Summative Assessment and Feedback
Summative assessments are given to students at the end of a course and should measure the skills and knowledge a student has gained over the entire instructional period. Summative feedback is aimed at helping students understand how well they have done in meeting the overall learning goals of the course.
Effective summative assessments
Effective summative assessments provide students a structured way to demonstrate that they have met a range of key learning objectives and to receive useful feedback on their overall learning. They should align with the course learning goals and build upon prior formative assessments. These assessments will address how well the student is able to synthesize and connect the elements of learning from the entirety of the course into a holistic understanding and provide an opportunity to provide rich summative feedback.
The value of summative feedback
Summative feedback is essential for students to understand how far they have come in meeting the learning goals of the course, what they need further work on, and what they should study next. This can affect later choices that students make, particularly in contemplating and pursuing their major fields of study. Summative feedback can also influence how students regard themselves and their academic disciplines after graduation.
Use rubrics to provide consistency and transparency
A rubric is a grading guide for evaluating how well students have met a learning outcome. A rubric consists of performance criteria, a rating scale, and indicators for the different rating levels. They are typically in a chart or table format.

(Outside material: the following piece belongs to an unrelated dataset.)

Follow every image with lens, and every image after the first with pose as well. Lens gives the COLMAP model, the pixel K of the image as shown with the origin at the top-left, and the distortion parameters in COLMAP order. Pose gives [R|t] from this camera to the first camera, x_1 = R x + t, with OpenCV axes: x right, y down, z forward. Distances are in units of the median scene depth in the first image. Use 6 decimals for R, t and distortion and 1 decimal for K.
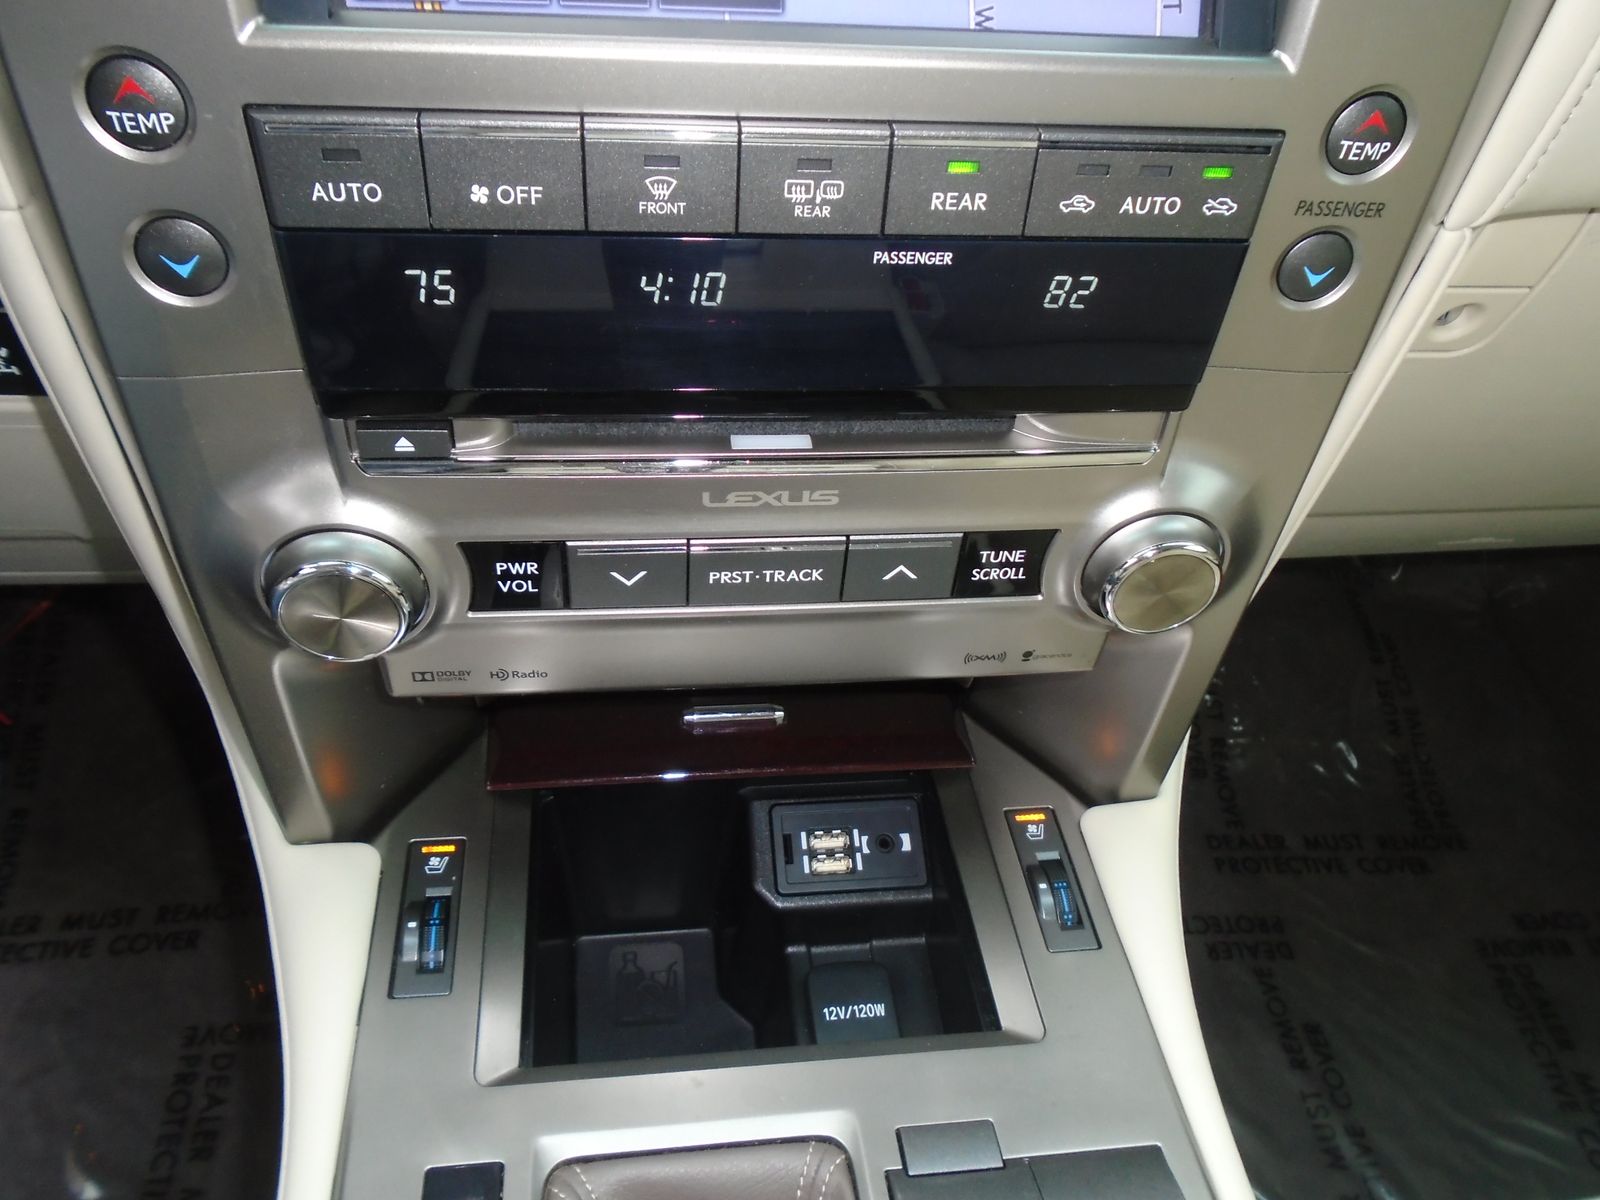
lens RADIAL K [[1228.8, 0, 800.0], [0, 1228.8, 600.0], [0, 0, 1]] dist [-0.008654, 0.003342]
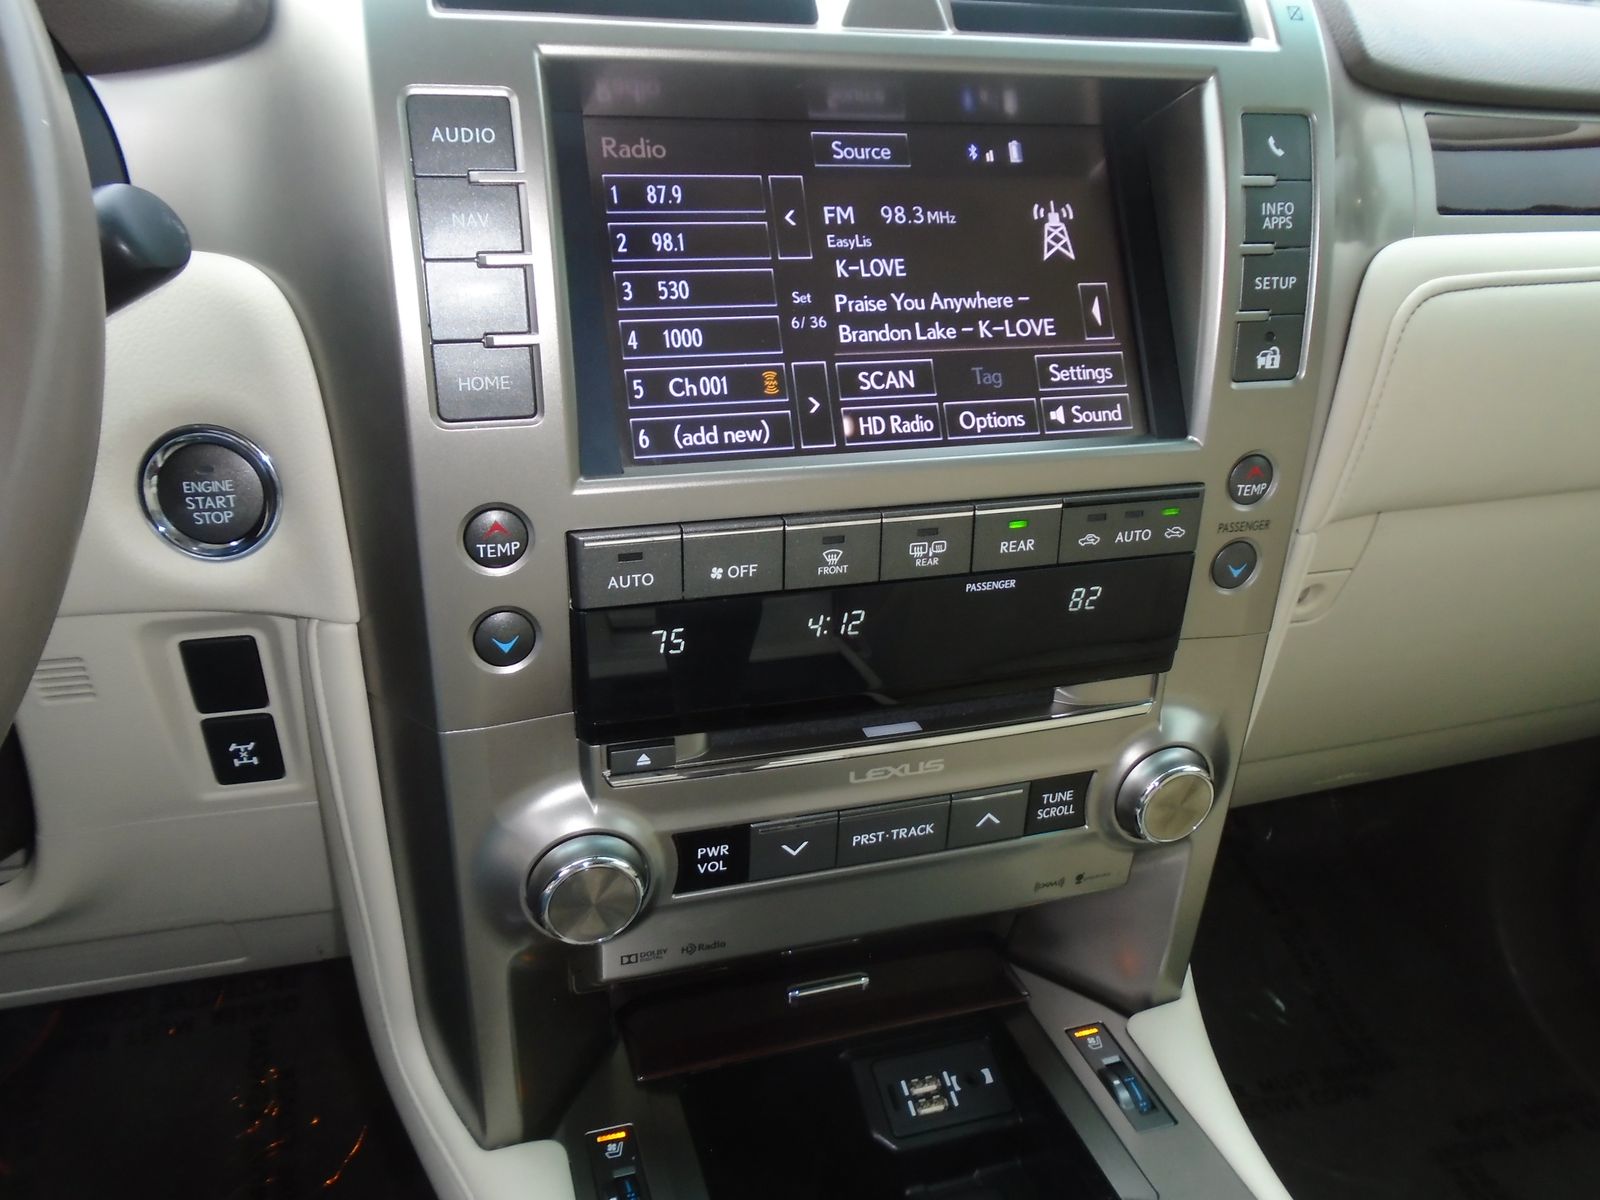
lens RADIAL K [[1239.9, 0, 800.0], [0, 1239.9, 600.0], [0, 0, 1]] dist [-0.017793, 0.007797]
pose [[0.980918, -0.109688, 0.160524, -0.343550], [0.152807, 0.945444, -0.287726, 0.120830], [-0.120206, 0.306765, 0.944164, -0.343890]]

Instructors often use rubrics for both formative and summative feedback to ensure consistency of assessment across different students. Rubrics also can make grading faster and help to create consistency between multiple graders and across assignments.
Students might be given access to the rubric before working on an assignment. No criteria or metric within a summative assessment should come as a surprise to the students. Transparency with students on exactly what is being assessed can help them more effectively demonstrate how much they have learned.
Types of summative assessments
Different summative assessments are better suited to measuring different kinds of learning.
Examinations are useful for evaluating student learning in terms of remembering information, and understanding and applying concepts and ideas. However, exams may be less suited to evaluating how well students are able to analyze, evaluate, or create things related to what they've learned.
A presentation tasks the student with teaching others what they have learned typically by speaking, presenting visual materials, and interacting with their audience. This can be useful for assessing a student's ability to critically analyze and evaluate a topic or content.
With projects, students will create something, such as a plan, document, artifact, or object, usually over a sustained period of time, that demonstrates skills or understanding of the topic of learning. They are useful for evaluating learning objectives that require high levels of critical thinking, creativity, and coordination. Projects are good opportunities to provide summative feedback because they often build on prior formative assessments and feedback.
With a portfolio, students create and curate a collection of documents, objects, and artifacts that collectively demonstrate their learning over a wide range of learning goals. Portfolios usually include the student's reflections and metacognitive analysis of their own learning. Portfolios are typically completed over a sustained period of time and are usually done by individual students as opposed to groups.
Portfolios are particularly useful for evaluating how students' learning, attitudes, beliefs, and creativity grow over the span of the course. The reflective component of portfolios can be a rich form of self-feedback for students. Generally, portfolios tend to be more holistic and are often now done using ePortfolios.